О том, как должна быть организована система детского донорства, почему Россия оказалась в хвосте мировой трансплантологии и что с этим делать, «Известиям» рассказал трансплантолог, заместитель директора Института хирургии им. А.В. Вишневского Алексей ЧЖАО.

— После того как Конституционный суд не удовлетворил жалобу семьи погибшей 19-летней Алины Саблиной, органы которой были изъяты для пересадки без согласия родственников, поднялась новая волна разговоров о «черных донорах». Действительно есть такая проблема?

— Никакого «черного донорства», убийств ради органов в нашей стране и других цивилизованных странах нет. И это невозможно. О «черных донорах» говорят люди, ничего не знающие о трансплантологии, мракобесы и метафизики. Чем меньше знаний — тем больше слухов.

— Сейчас действует презумпция согласия на изъятие органов после смерти. Могут ли родственники не допустить изъятия?

— Если родственники стоят под дверями реанимации, их оповещают о том, что пациент умер.

И получают согласие на изъятие или отказ. А если их нет рядом, то по нашему законодательству не требуется никого оповещать или спрашивать. Потому что это подразумевает презумпция согласия. И если при жизни человек не отказывался от донорства и мы не имеем на момент установки смерти отказа, то стационар в лице главного врача или администрация, которая наделена правами главного врача, дает согласие на изъятие органов для трансплантации.

— В какой момент врачи понимают, что человек умер и возможно изъятие органов?

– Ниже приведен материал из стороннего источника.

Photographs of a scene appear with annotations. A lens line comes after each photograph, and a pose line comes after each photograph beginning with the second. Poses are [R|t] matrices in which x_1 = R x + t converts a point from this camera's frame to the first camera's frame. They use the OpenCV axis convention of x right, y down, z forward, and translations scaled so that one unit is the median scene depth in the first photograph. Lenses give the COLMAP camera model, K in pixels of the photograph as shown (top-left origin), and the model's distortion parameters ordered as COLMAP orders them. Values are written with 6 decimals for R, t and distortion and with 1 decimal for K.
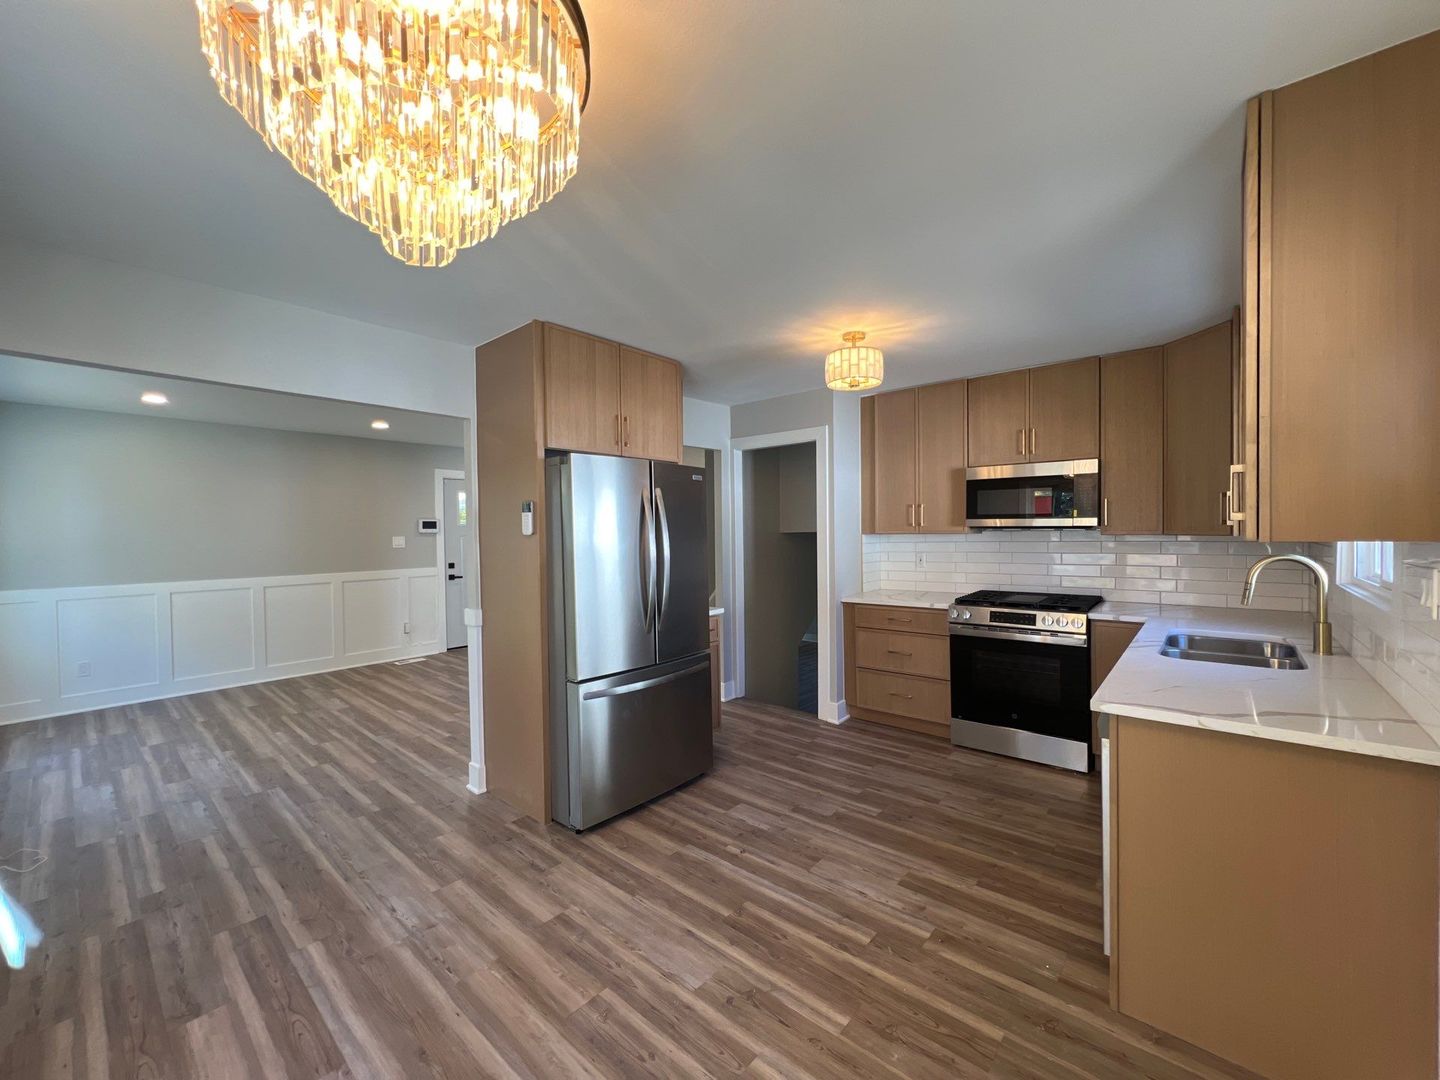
lens RADIAL K [[577.8, 0, 725.5], [0, 577.8, 541.0], [0, 0, 1]] dist [-0.004591, 0.000117]
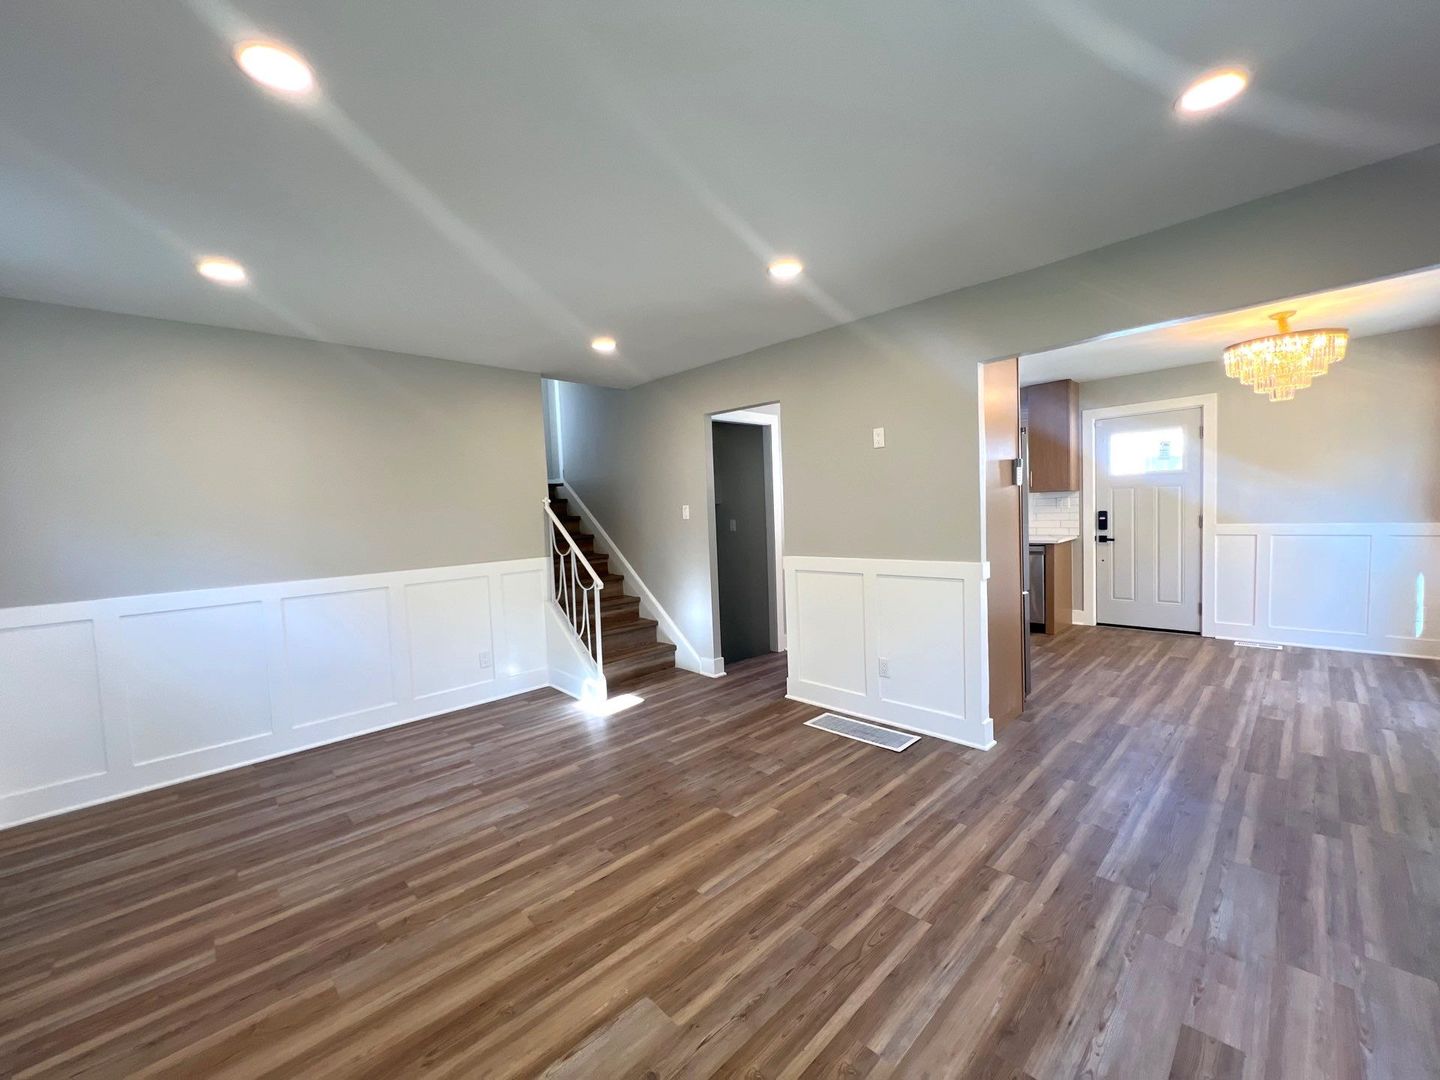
lens RADIAL K [[577.8, 0, 725.6], [0, 577.8, 539.5], [0, 0, 1]] dist [-0.004591, 0.000117]
pose [[0.082346, -0.046628, 0.995512, -1.537393], [0.059779, 0.997337, 0.041768, 0.016858], [-0.994809, 0.056071, 0.084914, 1.443685]]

— Это стандартная и абсолютно регламентированная процедура. Есть два варианта установки смерти: биологическая смерть, когда останавливается сердце, дыхание и наступает смерть головного мозга; а есть изолированная смерть головного мозга, когда сердце бьется, а дыхание поддерживается искусственной вентиляцией. Во втором случае изъятие органов для трансплантации является целесообразным.

Есть четко разработанные в 1966 году критерии установки смерти. И весь мир с 1966 года работает по ним. Наша страна, как всегда, опоздала, и мы только с 1987 года работаем по этим правилам. Инструкции относительно констатации смерти головного мозга утверждены Минюстом, все реаниматологи их знают, и ошибок не может быть.

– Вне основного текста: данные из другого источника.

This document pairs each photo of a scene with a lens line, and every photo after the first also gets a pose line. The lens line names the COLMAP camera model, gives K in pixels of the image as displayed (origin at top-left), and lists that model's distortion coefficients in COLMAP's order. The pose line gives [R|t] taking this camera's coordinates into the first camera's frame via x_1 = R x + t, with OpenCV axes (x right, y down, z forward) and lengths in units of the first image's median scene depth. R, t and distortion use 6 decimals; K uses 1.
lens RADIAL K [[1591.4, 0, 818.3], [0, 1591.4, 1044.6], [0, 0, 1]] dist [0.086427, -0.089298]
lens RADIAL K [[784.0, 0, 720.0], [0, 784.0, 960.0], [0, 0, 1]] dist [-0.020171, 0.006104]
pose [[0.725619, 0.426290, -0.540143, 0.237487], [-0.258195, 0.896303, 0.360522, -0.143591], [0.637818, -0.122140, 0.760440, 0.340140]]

— В новом законопроекте Минздрава говорится о детском донорстве. Наверное, вы слышали страшилки о похищении детей ради органов. Это возможно?

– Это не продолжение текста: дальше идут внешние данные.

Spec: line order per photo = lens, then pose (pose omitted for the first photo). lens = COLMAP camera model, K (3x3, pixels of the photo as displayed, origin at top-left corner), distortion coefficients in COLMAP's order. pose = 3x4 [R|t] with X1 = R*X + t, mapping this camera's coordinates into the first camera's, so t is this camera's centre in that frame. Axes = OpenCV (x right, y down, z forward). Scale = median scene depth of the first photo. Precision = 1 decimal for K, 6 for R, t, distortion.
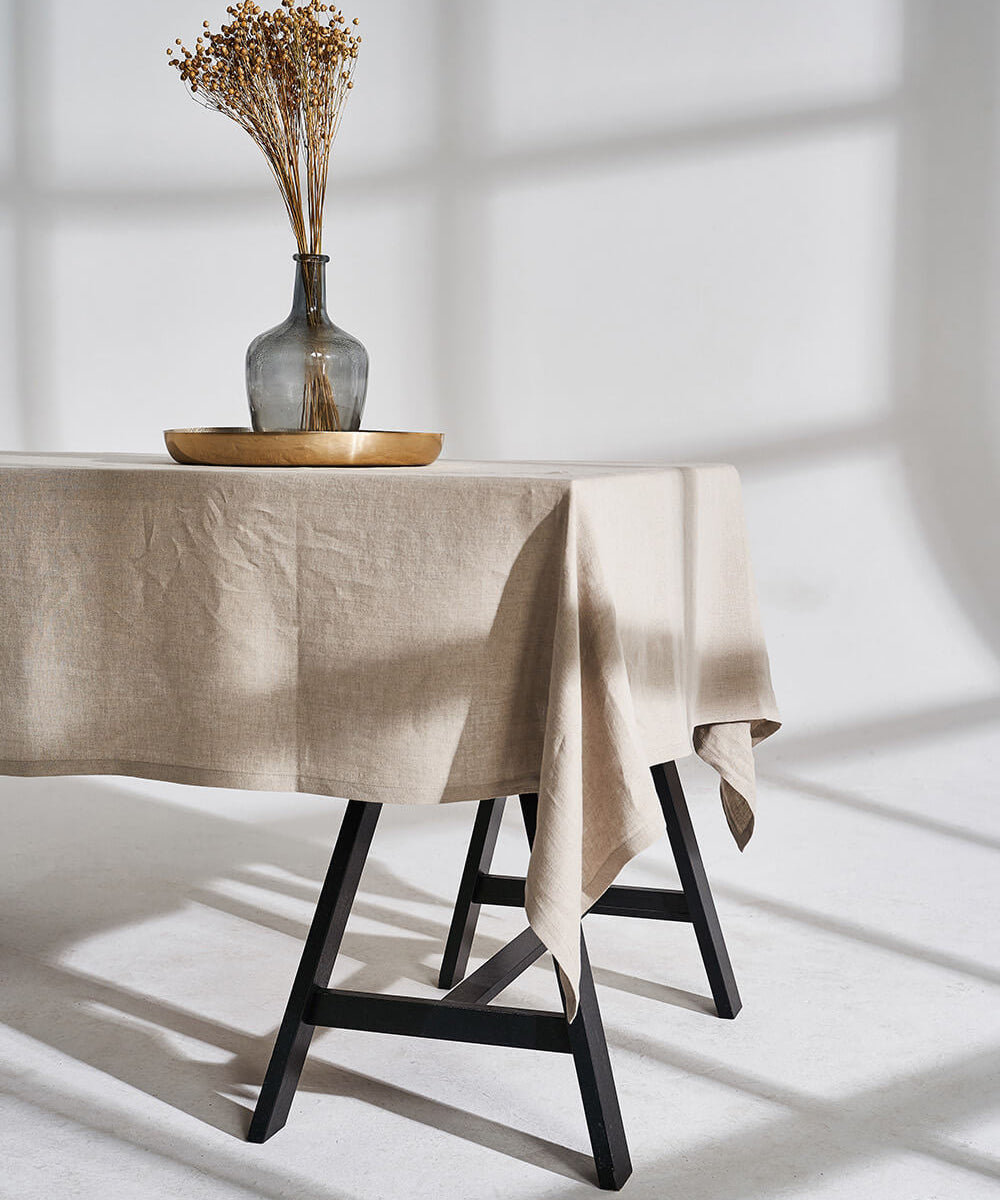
lens RADIAL K [[2699.3, 0, 500.0], [0, 2699.3, 600.0], [0, 0, 1]] dist [-0.768351, 9.420582]
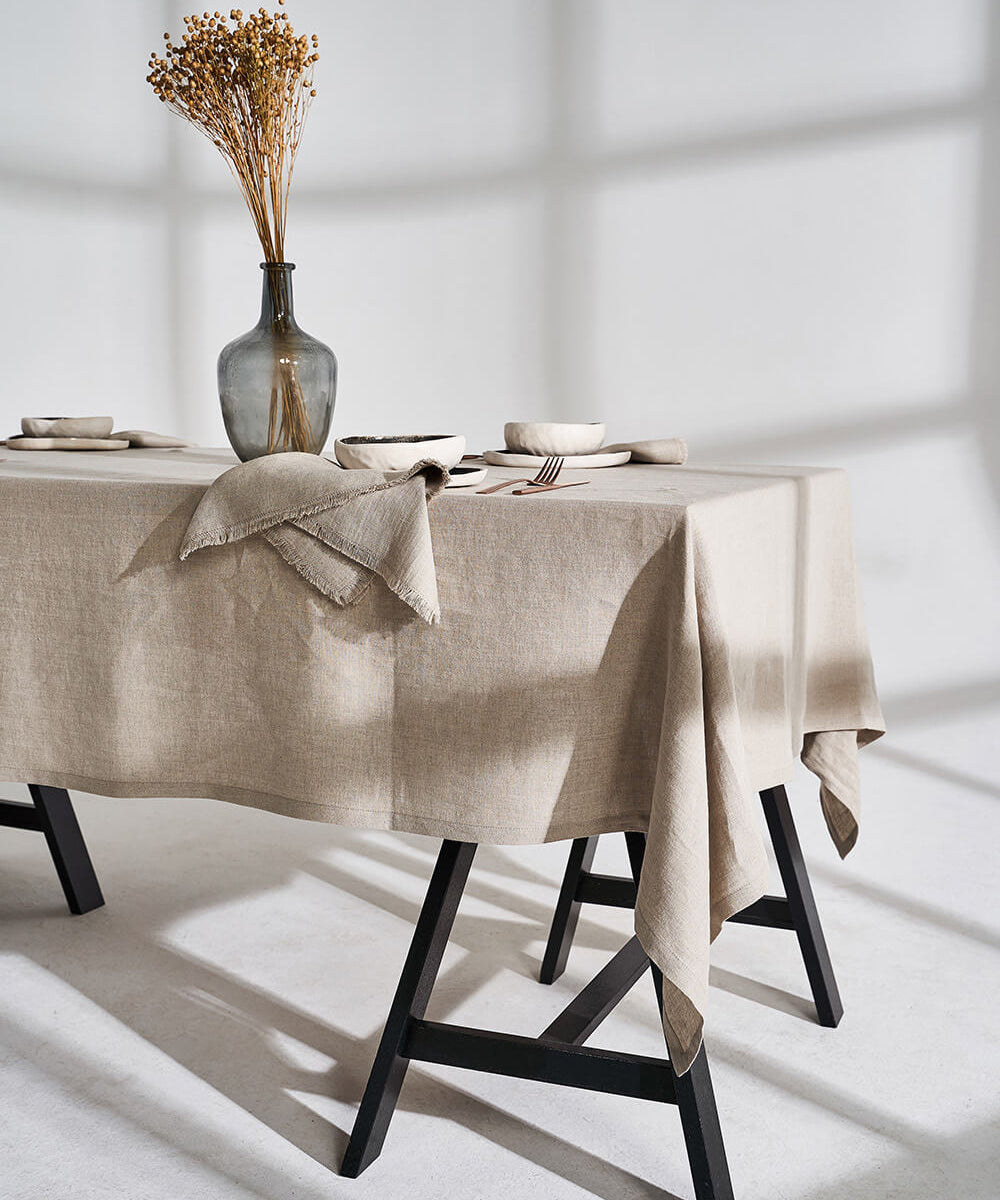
lens RADIAL K [[2158.1, 0, 496.7], [0, 2158.1, 618.2], [0, 0, 1]] dist [0.046799, -0.132521]
pose [[0.998816, 0.010483, -0.047510, -0.002382], [-0.008357, 0.998964, 0.044730, -0.035769], [0.047929, -0.044280, 0.997869, 0.222144]]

— Почему-то только в нашей стране существует миф о воровстве детей и продаже органов. Такого нигде в мире нет, в нашей стране в том числе. А что касается детского донорства, его у нас нет. С 1992 года в России по закону донорами могут стать лица старше 18 лет. Поэтому наши дети сейчас лишены возможности трансплантации сердца, например.

— Как будет устроена система детского донорства?

— Естественно, будет необходимо согласие родителей. Здесь презумпция согласия не будет работать, как и во всем мире. Поэтому никакого конфликта нет. Это нужно было сделать давно, еще в 1960-х годах, как было во всем мире.

— Как сейчас удается спасать детей, которым нужна пересадка органов?

— Никак. Они умирают. Ребенку взрослое сердце нельзя пересадить. И печень взрослого не поместится, поэтому приходится часть помещать. И легкое не поместится. Младшая группа детей до пяти лет и массой до 15 кг требует детских органов.

Все наши слезы по непонятным вещам от незнания каждый год оборачиваются смертями детей, которых могли бы спасти в любой стране Европы. Нигде, даже в нашей соседней Белоруссии, нет возрастного ценза на констатацию смерти и на возможность забора органов. Но, конечно, должно быть согласие родителей.

— Думаю, получить согласие родителей очень сложно.

— Это уже другой вопрос. Должны быть координаторы донорства. Профессиональные психологи. Это целая система, которую сейчас пытаются создать. Без системы, которая будет пропагандировать донорство, без координации органного донорства, без социальной системы, которая будет объяснять родственникам умерших, что это такое, ничего не произойдет. Мы сейчас находимся в хвосте мировой трансплантологии, и за это должно быть стыдно.